2010-06-25 Thread Greg Smith

Rajesh Kumar Mallah wrote:
 default_statistics_target = 50 # pgtune wizard 2010-06-25  
(current 100 via default)
(*) effective_cache_size = 22GB # pgtune wizard 2010-06-25 (18GB , 

 checkpoint_segments = 16 # pgtune wizard 2010-06-25 (30 , specified)

You probably want to keep your existing values for all of these.  Your 
effective_cache_size setting may be a little low, but I wouldn't worry 
about changing that right now--you have bigger problems right now.
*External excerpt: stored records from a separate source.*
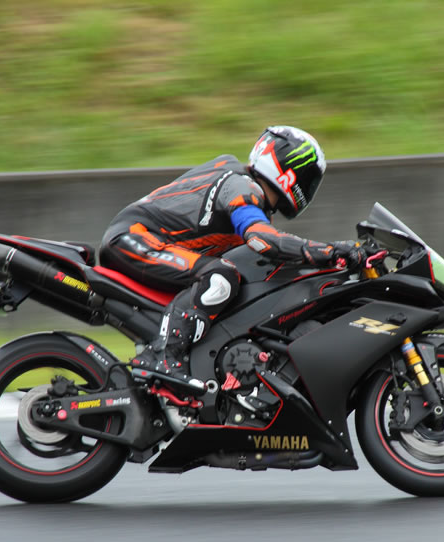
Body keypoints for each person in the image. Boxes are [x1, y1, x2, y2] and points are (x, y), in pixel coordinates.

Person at [99, 125, 366, 387]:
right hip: (133, 237)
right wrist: (328, 251)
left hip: (149, 242)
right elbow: (263, 240)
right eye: (308, 179)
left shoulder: (249, 193)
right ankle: (162, 356)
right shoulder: (242, 187)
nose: (309, 188)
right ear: (288, 170)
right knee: (221, 276)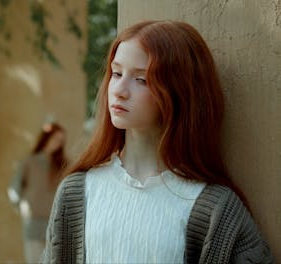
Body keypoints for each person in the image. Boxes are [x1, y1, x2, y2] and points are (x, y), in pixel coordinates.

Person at [41, 20, 274, 263]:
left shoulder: (215, 209)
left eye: (141, 79)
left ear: (179, 92)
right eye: (117, 73)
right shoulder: (77, 192)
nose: (119, 90)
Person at [8, 123, 67, 263]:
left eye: (61, 140)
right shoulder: (29, 162)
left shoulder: (64, 165)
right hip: (33, 224)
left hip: (57, 225)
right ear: (46, 138)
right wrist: (21, 207)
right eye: (55, 138)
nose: (57, 143)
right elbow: (14, 189)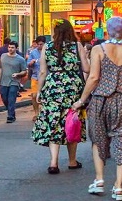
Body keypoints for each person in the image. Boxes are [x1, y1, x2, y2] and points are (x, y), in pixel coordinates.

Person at [72, 17, 122, 200]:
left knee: (98, 139)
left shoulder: (98, 49)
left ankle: (99, 179)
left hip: (102, 99)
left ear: (108, 31)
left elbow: (94, 77)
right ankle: (118, 187)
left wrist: (81, 100)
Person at [33, 20, 89, 174]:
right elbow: (86, 68)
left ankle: (53, 162)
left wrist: (39, 91)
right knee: (72, 121)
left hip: (53, 87)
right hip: (72, 88)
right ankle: (72, 161)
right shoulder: (76, 46)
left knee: (53, 123)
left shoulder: (47, 46)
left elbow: (43, 72)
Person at [0, 41, 27, 123]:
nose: (10, 49)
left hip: (14, 82)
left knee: (11, 98)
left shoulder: (20, 59)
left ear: (16, 48)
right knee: (4, 98)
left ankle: (10, 116)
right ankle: (11, 111)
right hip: (3, 81)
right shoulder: (3, 56)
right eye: (9, 47)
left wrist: (18, 74)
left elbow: (24, 71)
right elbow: (0, 68)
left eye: (12, 47)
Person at [28, 36, 46, 121]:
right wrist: (31, 62)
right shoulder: (33, 52)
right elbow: (28, 63)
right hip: (35, 77)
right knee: (34, 95)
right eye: (38, 44)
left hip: (46, 77)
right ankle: (36, 112)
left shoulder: (48, 52)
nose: (39, 46)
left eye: (41, 44)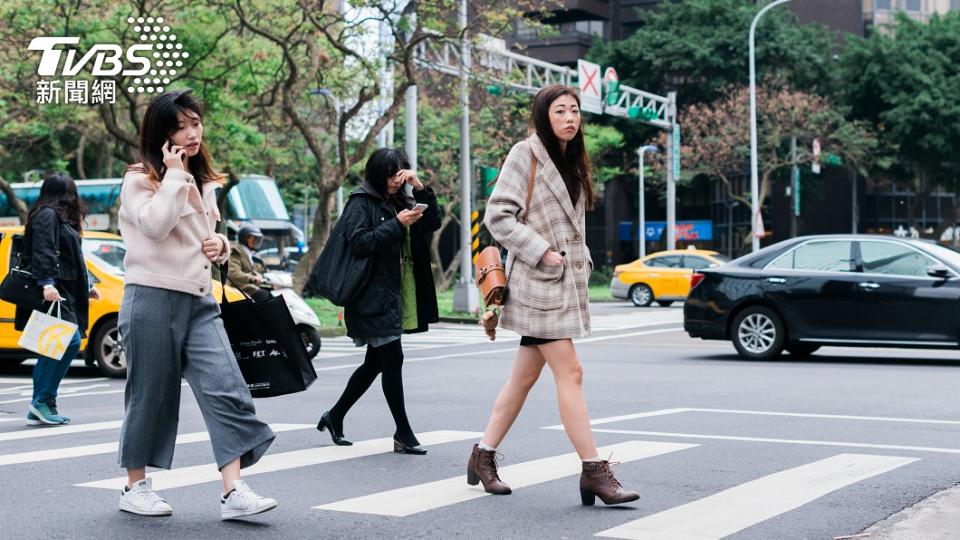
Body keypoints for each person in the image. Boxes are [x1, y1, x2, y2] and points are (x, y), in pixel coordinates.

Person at [469, 85, 640, 506]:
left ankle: (482, 456)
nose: (569, 117)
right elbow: (498, 214)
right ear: (544, 116)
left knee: (523, 379)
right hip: (536, 282)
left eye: (575, 110)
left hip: (561, 281)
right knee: (572, 373)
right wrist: (540, 249)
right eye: (560, 110)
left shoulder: (570, 160)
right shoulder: (524, 154)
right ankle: (594, 471)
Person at [116, 89, 277, 520]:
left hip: (200, 300)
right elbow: (153, 226)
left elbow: (206, 242)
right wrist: (171, 176)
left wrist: (221, 244)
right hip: (151, 297)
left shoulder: (206, 182)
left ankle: (233, 491)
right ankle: (135, 486)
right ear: (162, 133)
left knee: (227, 387)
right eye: (181, 126)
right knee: (150, 396)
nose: (191, 134)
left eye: (196, 123)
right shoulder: (139, 178)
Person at [316, 148, 440, 455]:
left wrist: (420, 187)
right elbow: (359, 243)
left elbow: (432, 223)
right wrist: (397, 224)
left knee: (376, 362)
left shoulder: (402, 200)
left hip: (393, 295)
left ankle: (335, 415)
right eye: (389, 174)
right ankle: (403, 432)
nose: (395, 181)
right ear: (376, 174)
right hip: (370, 296)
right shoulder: (361, 202)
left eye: (399, 174)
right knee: (392, 360)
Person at [14, 172, 99, 426]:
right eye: (70, 192)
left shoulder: (58, 218)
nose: (73, 198)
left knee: (50, 347)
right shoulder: (47, 215)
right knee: (68, 342)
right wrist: (47, 283)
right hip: (54, 291)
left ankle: (40, 405)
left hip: (65, 290)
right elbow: (44, 250)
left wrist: (88, 285)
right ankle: (43, 401)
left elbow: (72, 257)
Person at [228, 225, 272, 302]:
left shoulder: (254, 254)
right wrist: (252, 278)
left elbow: (262, 270)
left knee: (273, 292)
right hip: (239, 287)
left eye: (258, 239)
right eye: (253, 239)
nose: (256, 242)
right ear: (244, 238)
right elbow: (233, 273)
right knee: (264, 295)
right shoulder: (235, 251)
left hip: (253, 286)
(*) maintenance_work_mem = 1GB # pgtune wizard 2010-06-25 (16MB via 

(*) wal_buffers = 8MB # pgtune wizard 2010-06-25 ( 64kb , via default)
 checkpoint_completion_target = 0.9 # pgtune wizard 2010-06-25 
(0.5 via default)
 shared_buffers = 7680MB # pgtune wizard 2010-06-25 ( 4096 MB , 

These are all potentially better for your system, but you'll use more 
RAM if you make these changes.  For example, if you're having swap 
trouble, you definitely don't want to increase maintenance_work_mem.

I suspect that 8GB of shared_buffers is probably the most you want to 
use.  Most systems stop gaining any more benefit from that somewhere 
between 8GB and 10GB, and instead performance gets worse; it's better to 
be on the low side of that drop.  You can probably support 8GB just fine 
if you sort out the work_mem issues.

(*) max_connections = 80 # pgtune wizard 2010-06-25 ( 300 , ;-)  
specified )

 work_mem = 192MB # pgtune wizard 2010-06-25  (256MB , specified)

pgtune makes a guess at how many connections you'll have based on 
specified workload.  If you know you have more connections than that, 
you should specify that on the command line:

pgtune -c 300 ...

It will then re-compute the work_mem figure more accurately using that 
higher connection count.  Right now, it's guessing 192MB based on 80 
connections, which is on the high side of reasonable.  192MB with *300* 
connections is way oversized.  My rough computation says that if you 
tell it the number of connections correctly, pgtune will suggest to you 
around 50MB for work_mem.

Greg Smith  2ndQuadrant US  Baltimore, MD
PostgreSQL Training, Services and Support

2010-06-25 Thread Rajesh Kumar Mallah
Dear Greg/Kevin/List ,

Many thanks for the comments regarding the params, I am however able to
change an
experiment on production in a certain time window , when that arrives i
shall post
my observations.

Rajesh Kumar Mallah. - India's Largest B2B eMarketPlace.